# WHAT IS REQUIRED
Rewrite the data below with each instance of "chart" changed to "graph" and every other word left as it is. Leave out the pictures.

(Rendered chart images)
################

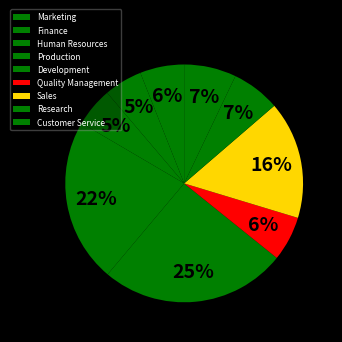

Is the sum of Finance and Production greater than half?

No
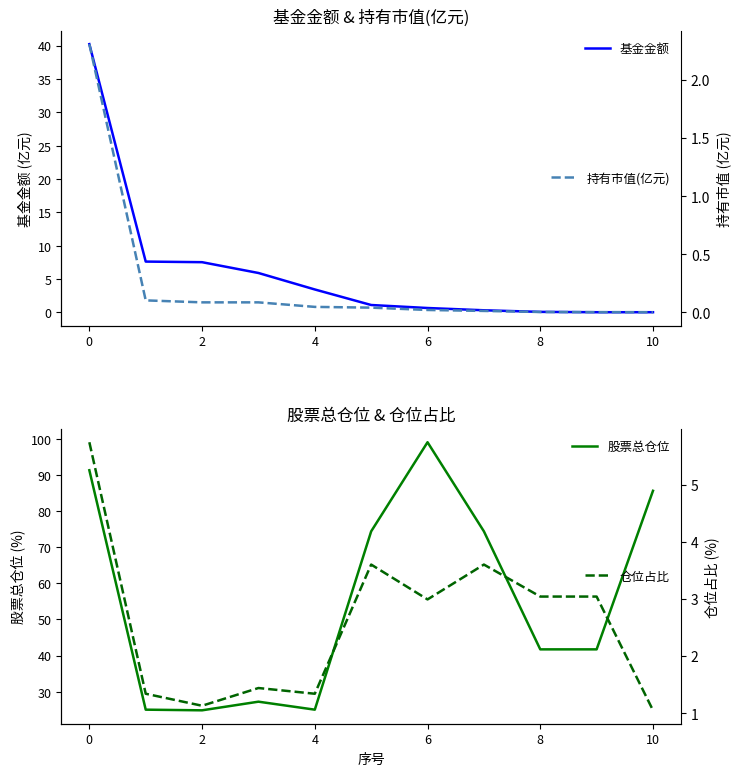

In 仓位占比, how many points are lower than both neighbors (excluding endpoints)?

3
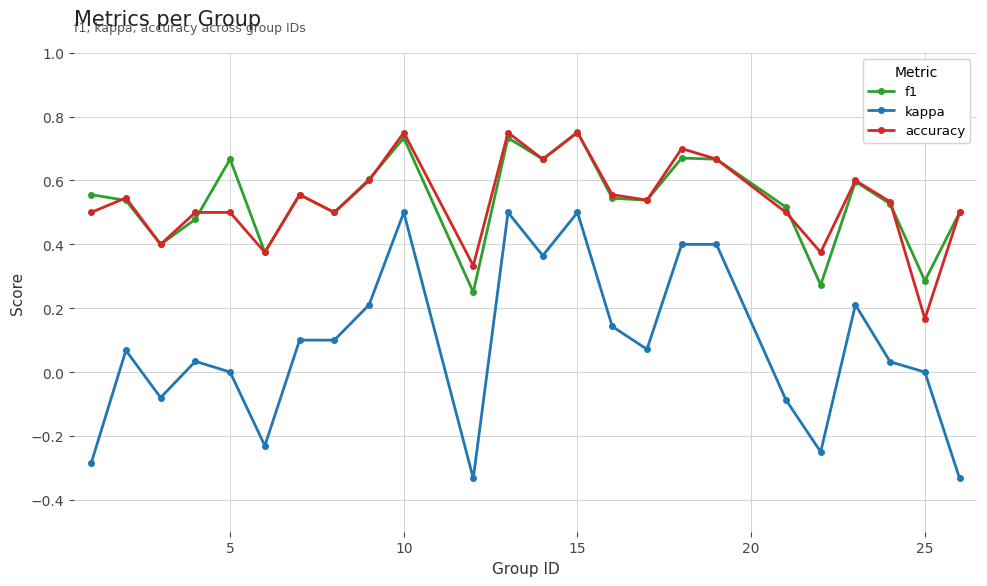

True or false: kappa and accuracy intersect in this chart.

False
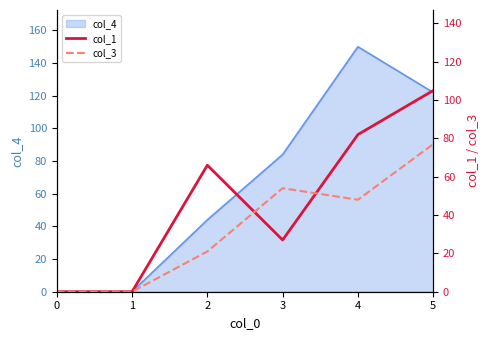

Which category has the highest value in the col_4 series?

4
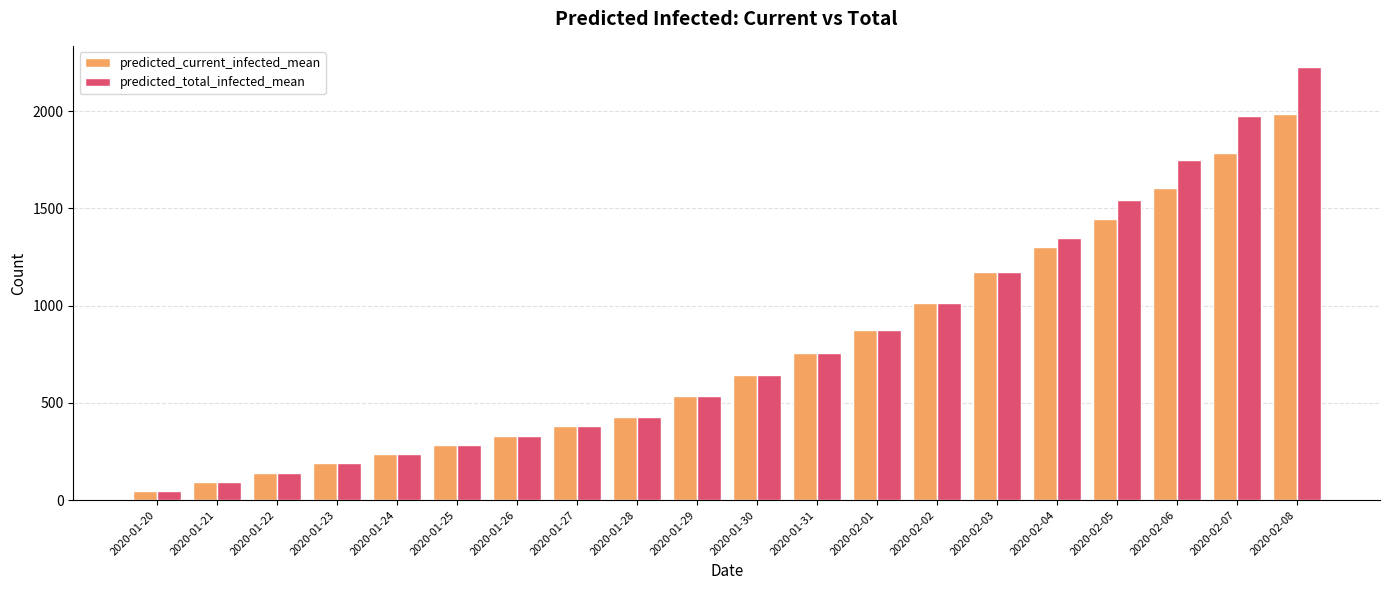

How many groups of bars are there?

20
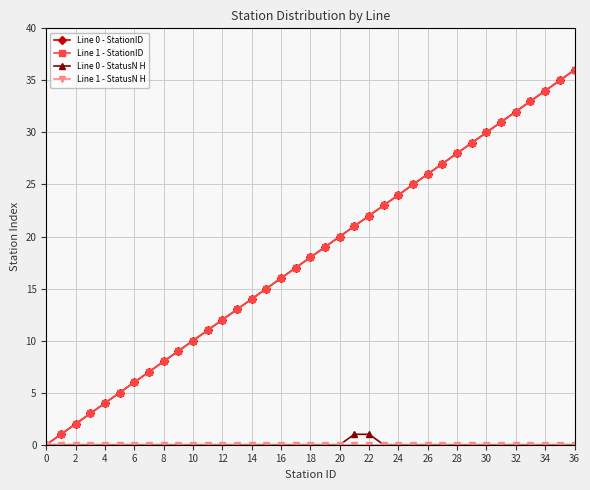

Does the chart have visible grid lines?

Yes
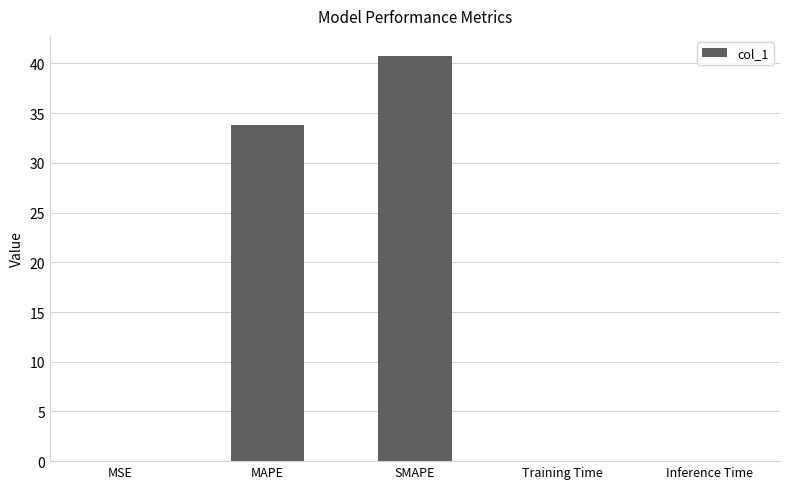

What is the greatest value displayed?

40.7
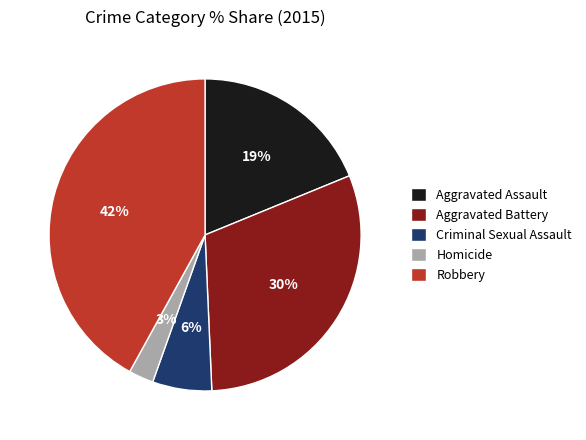

To the nearest percent, what portion does Homicide represent?

3%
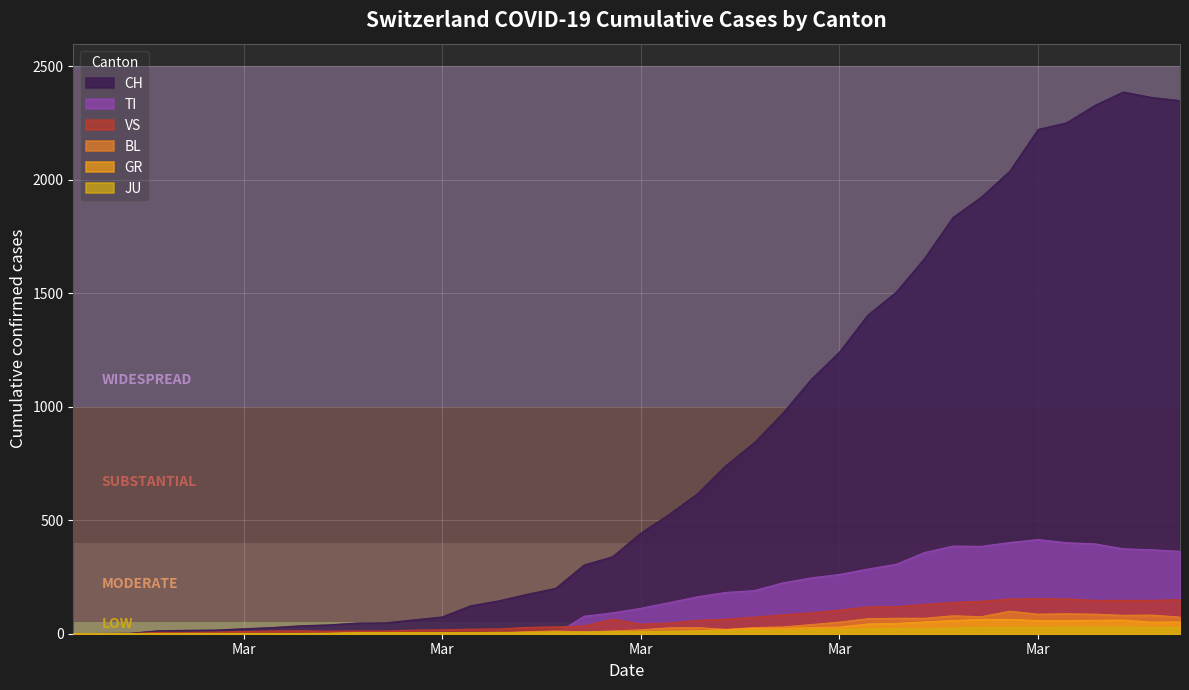

What is the sum of all JU values?

494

################

# TASK RESULT
Is the sum of Finance and Production greater than half?

No

In 仓位占比, how many points are lower than both neighbors (excluding endpoints)?

3

True or false: kappa and accuracy intersect in this graph.

False

Which category has the highest value in the col_4 series?

4

How many groups of bars are there?

20

Does the graph have visible grid lines?

Yes

What is the greatest value displayed?

40.7

To the nearest percent, what portion does Homicide represent?

3%

What is the sum of all JU values?

494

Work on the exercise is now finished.